This week has been quite exciting for data science. From discovering new potentials for the aviation industry to exploring augmented analytics, the spectrum of data science news has been quite wide. We have curated the top trends and developments of the field for data science enthusiasts and professionals like you. Keep reading!

Only Data Can Save Airlines Operations Now 

One of the biggest challenges Airlines are facing today is cutthroat competition and low profit margins. Many of the national airlines including Kingfisher,  Modiluft, Eastwest and more recently Jet Airways have closed shop due to the lack of operational success. The most effective way of solving this growing challenge is data analysis. The Aviation industry needs to embrace the data revolution to tackle problems with bandwidth and connectivity. Companies like SpaceX and more are helping airlines to boost connectivity. Apart from aircraft maintenance and hospitality services, the main cost incurring component of aviation companies is fuel. Data-driven air traffic management systems like TASAR (Traffic-Aware Strategic Aircrew Requests) can save fuel consumption by optimising flight routes. Based on freely available Automated Dependent Surveillance-Broadcast (ADS-B) data, these route and traffic management systems have the potential to transform the aviation industry and increase revenues.

data science in aviation industry

Why should you learn R for Data Science?

You know that data is ruling the world today and has created lucrative career opportunities for professionals in recent years but not many are sure which is the most useful language for data science. R has emerged as the most flexible and adaptable programming language and environment. It has the most intensive environment to examine, model and visualise data. Owing to its flexible structure, it is widely used across industries and since it’s an open-source tool, it can be used and maintained by an active community. Developers prefer R for its robust packages and aesthetic visualisations. Community support also accounts for its vast popularity. Updates and troubleshoots can be aided by community members. Since it is both a language and environment for statistical computing and graphics, R is quite multifunctional.   

Automated tools broaden the future scope of Data Science

Reports suggest that technologies like augmented analytics will increase the reach and efficiency of data science within enterprises. Contrary to popular belief, data scientists jobs will not be threatened by this automation, in fact, it will boost productivity and make the job easier. “I actually do not believe at all that they’re capable of replacing our jobs.” – Usama Fayyad, co-founder of the Initiative for Analytics and Data Science Standards. Gartner has predicted that there will be a 45% reduction in manual tasks in the fields of data management in the next three years as AI tools will be better equipped to categorise, prep, integrate and manage datasets. Automation will strategise more scopes for data science. 72% of organisations believe that they need to keep up with this trend of automation to avoid losing out. 

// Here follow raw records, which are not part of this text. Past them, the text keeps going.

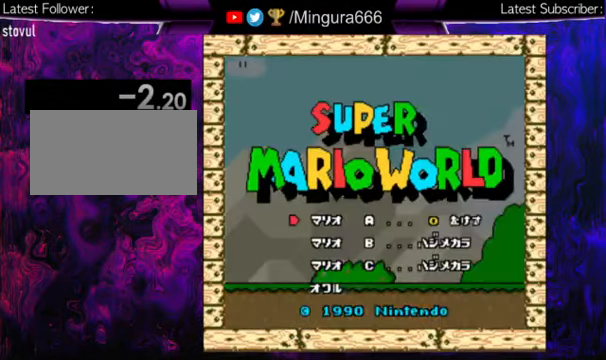
{"buttons": [], "events": [[400, "B", "down"], [433, "B", "up"]]}
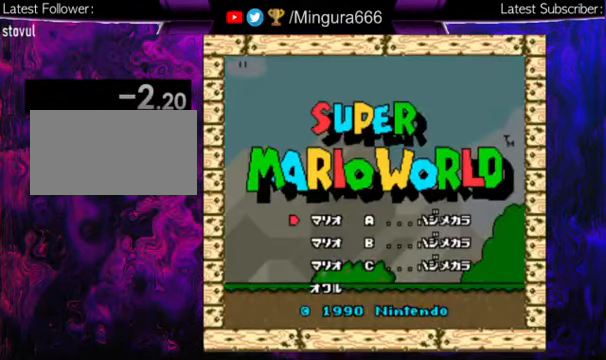
{"buttons": [], "events": []}
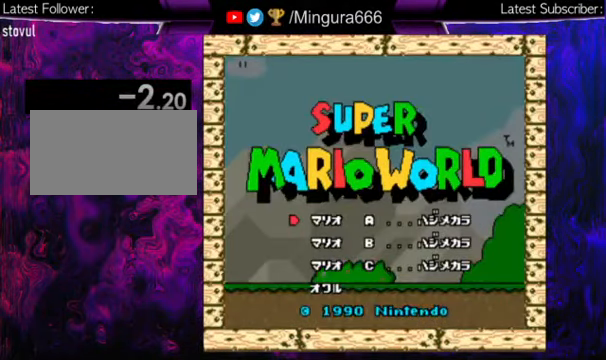
{"buttons": ["DPAD_UP"], "events": [[467, "DPAD_UP", "down"]]}
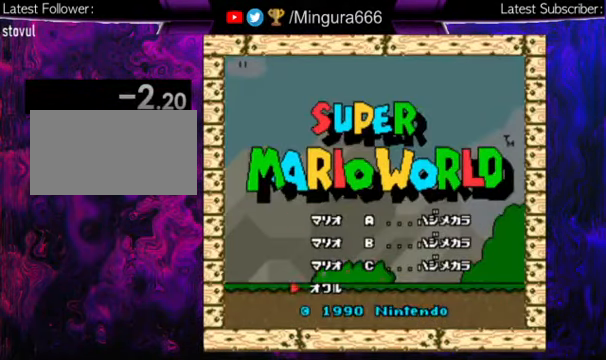
{"buttons": [], "events": [[67, "DPAD_UP", "up"], [233, "B", "down"], [300, "B", "up"]]}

Why should you learn Python for Data Science? 

If you are confused about which programming language to pick up for data science, settle for Python. It’s been a favourite among data scientists for a long time now and not without reason. Even now, Python is the most widely used programming language in the field of data science. Owing to its ease of learning, readability and usability, Python is as popular with professionals as it is with beginners. It can also interface with high-performance algorithms written in C or Fortran. Commonly used in data mining, web development, scientific computing, and more Python is an easily adaptable language for data modelling and visualisation. Learn more about Python and how you can upskill to become a data scientist.

How to Optimize your LinkedIn profile as a Data scientist? 

Creating a proper professional profile and networking in your domain is as important as picking up the right skills as a data scientist. Linkedin is currently the biggest professional network that data scientists can leverage to avail the best career opportunities, learn about the latest trends of the field and more. Having the right LinkedIn profile can go lengths in securing your career success. From basic information including a profile photo and professional summary to highlighting your pet projects and endorsements, this article shares some guidelines on how to create a stellar LinkedIn profile for data scientists. 

Watch this space for more such updates every week.

Marina Chatterjee
Marina is a content marketer who takes keen interest in the scopes of innovation in today's digital economy. She has formerly worked with Amazon and a Facebook marketing partner to help them find their brand language. In a past life, she was an academic who taught wide-eyed undergrad Eng-lit students and made Barthes roll in his grave.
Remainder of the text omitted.